Claims-Made vs Occurrence:
- Occurrence policies – coverage is triggered by an “occurrence” of an event which leads to alleged damages
- Claims-Made policies – coverage is triggered by an “occurrence” followed by an actual claim, but the occurrence date must be on or after the Retro Date (established within the policy)
Under the Claims-Made insurance policy, the two triggers bring into play this potential coverage gap known as the Retro Date. If your insurance policy has a Retro Date, then any occurrences prior to that date are not insurable. If your policy does NOT have a Retro Date, then it’s referred to as “Full Prior Acts”, meaning all prior events are insurable if claims arise. This is best.
If your business ever has property of others in your “care, custody or control”, then your standard Commercial Property and General Liability or Business Owners policies may not insure the exposures if damage occurs to that property. For example, a dry cleaner holds customers’ clothing and a marina holds customers’ boats. In both cases, special coverage is needed to protect those customers’ goods from damage while in your possession.

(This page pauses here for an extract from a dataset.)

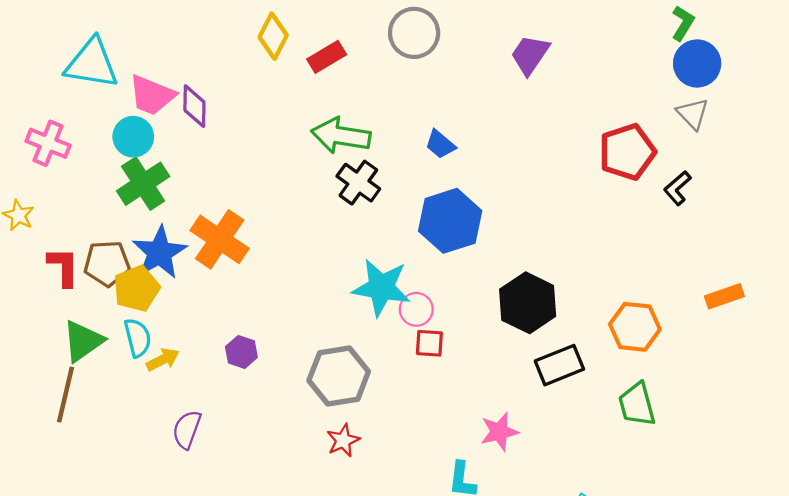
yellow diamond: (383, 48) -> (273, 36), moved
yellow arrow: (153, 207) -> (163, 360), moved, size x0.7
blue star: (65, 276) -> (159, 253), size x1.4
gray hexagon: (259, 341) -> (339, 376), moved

If your business does NOT own any vehicles, it’s likely that you or your employees drive their own autos on company errands or between job sites. In these circumstances, you can purchase, at a nominal price, coverage for Hired & Non-Owned Auto Liability to protect your company in the event an employee hits a bus full of lawyers while on company business in their own auto (which is a business “non-owned” auto). It can be purchased as a separate policy or sometimes as an extension to your Business Owners or General Liability policy.